THE TASK: Among the entries below, how many lines have the string "that" in them? Only the number should be given.

INPUT RECORDS:
++++++++

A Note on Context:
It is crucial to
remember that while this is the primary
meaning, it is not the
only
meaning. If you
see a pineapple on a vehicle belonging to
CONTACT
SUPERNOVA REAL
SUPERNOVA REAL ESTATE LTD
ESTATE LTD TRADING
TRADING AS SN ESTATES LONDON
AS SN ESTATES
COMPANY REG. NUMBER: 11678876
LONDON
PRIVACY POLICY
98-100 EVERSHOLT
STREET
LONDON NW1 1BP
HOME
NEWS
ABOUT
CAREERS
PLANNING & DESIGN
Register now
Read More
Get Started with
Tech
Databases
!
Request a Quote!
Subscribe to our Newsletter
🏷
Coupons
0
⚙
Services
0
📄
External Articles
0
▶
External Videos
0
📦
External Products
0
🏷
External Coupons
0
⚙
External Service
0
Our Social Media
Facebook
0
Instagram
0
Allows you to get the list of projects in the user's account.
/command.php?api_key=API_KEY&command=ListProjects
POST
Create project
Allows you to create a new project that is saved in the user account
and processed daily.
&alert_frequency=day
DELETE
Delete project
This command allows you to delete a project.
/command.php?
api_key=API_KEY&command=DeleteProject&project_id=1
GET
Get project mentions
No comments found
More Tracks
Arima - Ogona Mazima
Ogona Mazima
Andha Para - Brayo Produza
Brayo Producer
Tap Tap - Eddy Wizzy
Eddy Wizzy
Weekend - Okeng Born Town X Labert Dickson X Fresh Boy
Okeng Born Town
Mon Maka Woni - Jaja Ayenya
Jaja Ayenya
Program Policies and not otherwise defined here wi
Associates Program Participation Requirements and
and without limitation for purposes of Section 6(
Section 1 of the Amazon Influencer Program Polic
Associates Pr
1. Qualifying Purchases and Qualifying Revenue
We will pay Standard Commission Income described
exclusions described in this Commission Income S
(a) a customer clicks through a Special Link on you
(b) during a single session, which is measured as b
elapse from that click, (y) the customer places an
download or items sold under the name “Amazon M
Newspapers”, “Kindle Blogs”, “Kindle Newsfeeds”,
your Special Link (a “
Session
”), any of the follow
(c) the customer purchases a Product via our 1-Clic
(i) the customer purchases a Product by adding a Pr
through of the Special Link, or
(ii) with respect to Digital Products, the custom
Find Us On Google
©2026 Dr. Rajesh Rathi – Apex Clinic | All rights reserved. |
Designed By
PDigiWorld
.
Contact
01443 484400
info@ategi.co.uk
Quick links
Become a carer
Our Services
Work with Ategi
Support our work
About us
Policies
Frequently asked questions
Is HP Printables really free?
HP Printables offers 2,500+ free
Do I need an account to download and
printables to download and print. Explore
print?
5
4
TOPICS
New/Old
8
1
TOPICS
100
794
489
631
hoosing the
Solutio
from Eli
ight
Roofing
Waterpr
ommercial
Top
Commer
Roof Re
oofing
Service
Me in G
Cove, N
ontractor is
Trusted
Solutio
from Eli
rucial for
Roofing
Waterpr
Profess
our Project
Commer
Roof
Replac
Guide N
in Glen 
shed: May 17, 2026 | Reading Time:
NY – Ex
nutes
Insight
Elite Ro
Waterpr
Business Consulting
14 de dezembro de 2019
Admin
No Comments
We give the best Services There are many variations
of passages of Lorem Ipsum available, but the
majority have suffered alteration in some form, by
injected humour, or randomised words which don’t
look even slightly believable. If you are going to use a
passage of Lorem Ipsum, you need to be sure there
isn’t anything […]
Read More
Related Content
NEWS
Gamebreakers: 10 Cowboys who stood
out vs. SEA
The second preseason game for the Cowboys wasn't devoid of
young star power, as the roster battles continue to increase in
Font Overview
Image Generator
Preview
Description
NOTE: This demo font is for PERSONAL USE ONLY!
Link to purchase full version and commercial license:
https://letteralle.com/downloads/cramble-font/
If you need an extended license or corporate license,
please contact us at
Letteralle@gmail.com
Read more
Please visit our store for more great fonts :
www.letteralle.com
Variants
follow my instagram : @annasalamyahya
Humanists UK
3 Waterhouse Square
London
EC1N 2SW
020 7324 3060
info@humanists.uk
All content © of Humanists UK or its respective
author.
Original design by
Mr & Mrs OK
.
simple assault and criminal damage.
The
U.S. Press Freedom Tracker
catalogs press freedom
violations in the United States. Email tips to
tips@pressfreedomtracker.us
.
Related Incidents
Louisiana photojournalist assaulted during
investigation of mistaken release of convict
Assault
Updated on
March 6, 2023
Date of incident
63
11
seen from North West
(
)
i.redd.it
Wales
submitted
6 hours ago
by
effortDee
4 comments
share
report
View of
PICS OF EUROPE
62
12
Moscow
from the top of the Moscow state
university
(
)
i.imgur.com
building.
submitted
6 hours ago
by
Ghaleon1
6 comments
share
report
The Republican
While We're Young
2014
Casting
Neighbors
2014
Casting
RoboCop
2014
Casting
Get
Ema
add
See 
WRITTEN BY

++++++++

RESULT BELOW: 3